Vision Science Graduate Group, University of California, Berkeley, Berkeley, CA, United States.
Department of Electrical Engineering and Computer Science, University of California, Berkeley, Berkeley, CA, United States.
Front Neural Circuits. 2017 Dec 5;11:94. doi: 10.3389/fncir.2017.00094. eCollection 2017.
Acetylcholine and dopamine are neurotransmitters that play multiple important roles in perception and cognition. Pharmacological cholinergic enhancement reduces excitatory receptive field size of neurons in marmoset primary visual cortex and sharpens the spatial tuning of visual perception and visual cortical fMRI responses in humans. Moreover, previous studies show that manipulation of cholinergic or dopaminergic signaling alters the spatial tuning of macaque prefrontal cortical neurons during the delay period of a spatial working memory (SWM) task and can improve SWM performance in macaque monkeys and human subjects. Here, we investigated the effects of systemic cholinergic and dopaminergic enhancement on the precision of SWM, as measured behaviorally in human subjects. Cholinergic transmission was increased by oral administration of 5 mg of the cholinesterase inhibitor donepezil, and dopaminergic signaling was enhanced with 100 mg levodopa/10 mg carbidopa. Each neurotransmitter system was separately investigated in double-blind placebo-controlled studies. On each trial of the SWM task, a square was presented for 150 ms at a random location along an invisible circle with a radius of 12 degrees of visual angle, followed by a 900 ms delay period with no stimulus shown on the screen. Then, the square was presented at new location, displaced in either a clockwise (CW) or counterclockwise (CCW) direction along the circle. Subjects used their memory of the location of the original square to report the direction of displacement. SWM precision was defined as the amount of displacement corresponding to 75% correct performance. We observed no significant effect on SWM precision for either donepezil or levodopa/carbidopa. There was also no significant effect on performance on the SWM task (percent correct across all trials) for either donepezil or levodopa/carbidopa. Thus, despite evidence that acetylcholine and dopamine regulate spatial tuning of individual neurons and can improve performance of SWM tasks, pharmacological enhancement of signaling of these neurotransmitters does not substantially affect a behavioral measure of the precision of SWM in humans.
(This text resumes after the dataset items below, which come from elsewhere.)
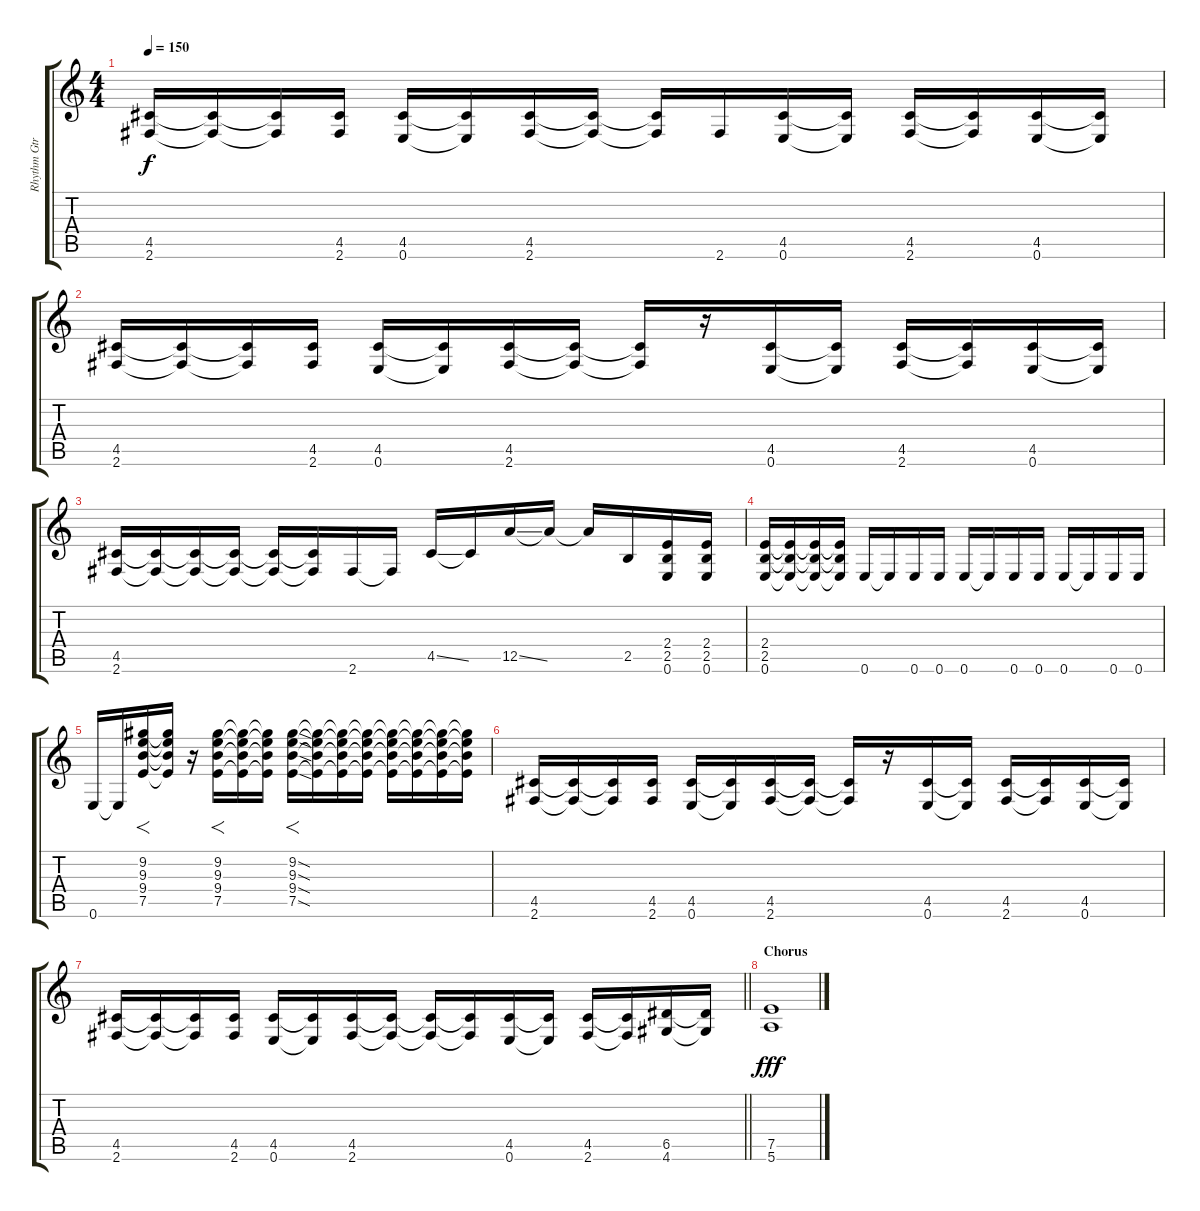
\track ("Rhythm Gtr" "Rhythm Gtr") {instrument overdrivenguitar}
\staff {score tabs}
\tuning (E4 B3 G3 D3 A2 E2) {hide}
\ts (4 4)
\tempo 150
\clef g2
\ks c
(4.5 2.6).16{dy f} (4.5{t} 2.6{t}).16 (4.5{t} 2.6{t}).16 (4.5 2.6).16 (4.5 0.6).16 (4.5{t} 0.6{t}).16 (4.5 2.6).16 (4.5{t} 2.6{t}).16 (4.5{t} 2.6{t}).16 2.6.16 (4.5 0.6).16 (4.5{t} 0.6{t}).16 (4.5 2.6).16 (4.5{t} 2.6{t}).16 (4.5 0.6).16 (4.5{t} 0.6{t}).16 |
(4.5 2.6).16 (4.5{t} 2.6{t}).16 (4.5{t} 2.6{t}).16 (4.5 2.6).16 (4.5 0.6).16 (4.5{t} 0.6{t}).16 (4.5 2.6).16 (4.5{t} 2.6{t}).16 (4.5{t} 2.6{t}).16 r.16 (4.5 0.6).16 (4.5{t} 0.6{t}).16 (4.5 2.6).16 (4.5{t} 2.6{t}).16 (4.5 0.6).16 (4.5{t} 0.6{t}).16 |
(4.5 2.6).16 (4.5{t} 2.6{t}).16 (4.5{t} 2.6{t}).16 (4.5{t} 2.6{t}).16 (4.5{t} 2.6{t}).16 (4.5{t} 2.6{t}).16 2.6.16 2.6{t}.16 4.5{ss}.16 4.5{t}.16 12.5{ss}.16 12.5{t}.16 12.5{t}.16 2.5.16 (2.4 2.5 0.6).16 (2.4 2.5 0.6).16 |
(2.4 2.5 0.6).16 (2.4{t} 2.5{t} 0.6{t}).16 (2.4{t} 2.5{t} 0.6{t}).16 (2.4{t} 2.5{t} 0.6{t}).16 0.6.16 0.6{t}.16 0.6.16 0.6.16 0.6.16 0.6{t}.16 0.6.16 0.6.16 0.6.16 0.6{t}.16 0.6.16 0.6.16 |
0.6.16 0.6{t}.16 (9.2 9.3 9.4 7.5).16{f} (9.2{t} 9.3{t} 9.4{t} 7.5{t}).16 r.16 (9.2 9.3 9.4 7.5).16{f} (9.2{t} 9.3{t} 9.4{t} 7.5{t}).16 (9.2{t} 9.3{t} 9.4{t} 7.5{t}).16 (9.2{sod} 9.3{sod} 9.4{sod} 7.5{sod}).16{f} (9.2{t} 9.3{t} 9.4{t} 7.5{t}).16 (9.2{t} 9.3{t} 9.4{t} 7.5{t}).16 (9.2{t} 9.3{t} 9.4{t} 7.5{t}).16 (9.2{t} 9.3{t} 9.4{t} 7.5{t}).16 (9.2{t} 9.3{t} 9.4{t} 7.5{t}).16 (9.2{t} 9.3{t} 9.4{t} 7.5{t}).16 (9.2{t} 9.3{t} 9.4{t} 7.5{t}).16 |
(4.5 2.6).16 (4.5{t} 2.6{t}).16 (4.5{t} 2.6{t}).16 (4.5 2.6).16 (4.5 0.6).16 (4.5{t} 0.6{t}).16 (4.5 2.6).16 (4.5{t} 2.6{t}).16 (4.5{t} 2.6{t}).16 r.16 (4.5 0.6).16 (4.5{t} 0.6{t}).16 (4.5 2.6).16 (4.5{t} 2.6{t}).16 (4.5 0.6).16 (4.5{t} 0.6{t}).16 |
\barLineRight lightlight
(4.5 2.6).16 (4.5{t} 2.6{t}).16 (4.5{t} 2.6{t}).16 (4.5 2.6).16 (4.5 0.6).16 (4.5{t} 0.6{t}).16 (4.5 2.6).16 (4.5{t} 2.6{t}).16 (4.5{t} 2.6{t}).16 (4.5{t} 2.6{t}).16 (4.5 0.6).16 (4.5{t} 0.6{t}).16 (4.5 2.6).16 (4.5{t} 2.6{t}).16 (6.5 4.6).16 (6.5{t} 4.6{t}).16 |
\section ("" "Chorus")
(7.5 5.6).1{dy fff}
乙酰胆碱和多巴胺是在感知和认知中发挥多种重要作用的神经递质。药理学上增强胆碱能会减少狨猴初级视觉皮层神经元的兴奋性感受野大小,并锐化视觉感知和视觉皮层 fMRI 反应的空间调谐。此外,先前的研究表明,胆碱能或多巴胺能信号的操纵会改变猕猴前额叶皮层神经元在空间工作记忆 (SWM) 任务的延迟期间的空间调谐,并可以提高猕猴和人类受试者的 SWM 表现。在这里,我们研究了系统增强胆碱能和多巴胺能对 SWM 精度的影响,这是通过人类受试者的行为测量来衡量的。通过口服给予 5 毫克乙酰胆碱酯酶抑制剂多奈哌齐来增加胆碱能传递,并用 100 毫克左旋多巴/10 毫克卡比多巴增强多巴胺能信号。在双盲安慰剂对照研究中分别研究了每个神经递质系统。在 SWM 任务的每次试验中,一个正方形以 150 毫秒的时间出现在一个看不见的圆圈上的随机位置,圆圈的半径为 12 度视角,然后是 900 毫秒的延迟期,屏幕上没有显示任何刺激。然后,正方形以新的位置出现在圆圈上,以顺时针 (CW) 或逆时针 (CCW) 方向位移。受试者使用他们对原始正方形位置的记忆来报告位移的方向。SWM 精度定义为与 75%正确表现相对应的位移量。我们没有观察到多奈哌齐或左旋多巴/卡比多巴对 SWM 精度有显著影响。多奈哌齐或左旋多巴/卡比多巴对 SWM 任务的表现(所有试验的正确百分比)也没有显著影响。因此,尽管有证据表明乙酰胆碱和多巴胺调节单个神经元的空间调谐,并可以提高 SWM 任务的表现,但这些神经递质信号的药理学增强并没有显著影响人类 SWM 精度的行为测量。